Indeed, some advisers are happy to play along, keeping clients in cash or chasing trends such as gold, one adviser said.
“My experience in watching a lot of advisers is, they will do what the client tells them, even if it is imprudent, just to keep the client,” said Mark Matson, chief executive of Matson Money Inc., an investment advisory firm that manages just over $3.1 billion.
ADVISERS “PANICKED'
After the 2008 market crash, “what I saw most advisers do was co-sign dysfunctionality and go to cash,” he said.
Mr. Matson thinks that advisers “panicked” right along with their clients after the market crash that brought market indicators down about 50% between September 2007 and March 2009.

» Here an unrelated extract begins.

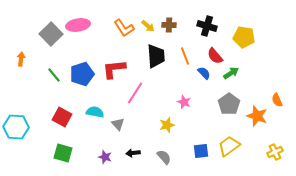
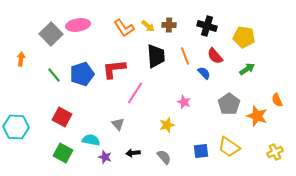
green arrow: moved 16 px right, 4 px up
cyan semicircle: moved 4 px left, 28 px down
yellow trapezoid: moved 1 px down; rotated 110 degrees counterclockwise
green square: rotated 12 degrees clockwise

He has written a book promoting a return to asset allocation with regular re-balancing, and is launching a television program on public television to educate people about the issue, which he said is a problem for advisers almost as much as for investors.
Over the long run, most investors need to allocate some of their portfolio to stocks or they will miss out on market gains, Mr. Matson said.
Asset allocation “sounds really simple and easy to understand, but it is almost impossible to do” for both investors and advisers, he said.
“It is because of emotions, instinct and perception biases, multiplied by the media,” Mr. Matson said.
“I had one adviser with $25 million who called us in March of 2009 and said, "This is Armageddon; we have to go to cash,'” he said. “I called it market timing.”
Lately, the same mentality has advisers overweighting their clients in gold, trying to make money on the precious metal's surge, Mr. Matson said.
“It is like tech stocks in 1998, when they took off for four years in a row” before they ended up crashing, he said.
“So many people are trying to prognosticate,” Mr. Matson said.
And many investors still are stuck in cash, with advisers who are fearful of pushing too hard to return to the market.
“The client said, "If you don't move me to cash, I'll leave,'” Mr. Matson said. “But the investor is the one who gets hurt.”